## Collected data
========================================================================
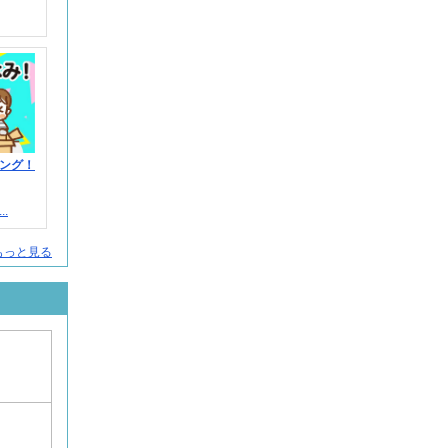
ング！
.
もっと見る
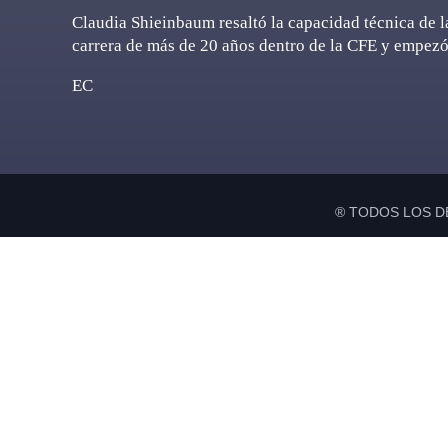
Claudia Shieinbaum resaltó la capacidad técnica de la
carrera de más de 20 años dentro de la CFE y empezó
EC
® TODOS LOS D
========================================================================
Excluding the pictures, output every entry above without alteration.

## RESULT OF THE EXERCISE
ング！
.
もっと見る
Claudia Shieinbaum resaltó la capacidad técnica de la
carrera de más de 20 años dentro de la CFE y empezó
EC
® TODOS LOS D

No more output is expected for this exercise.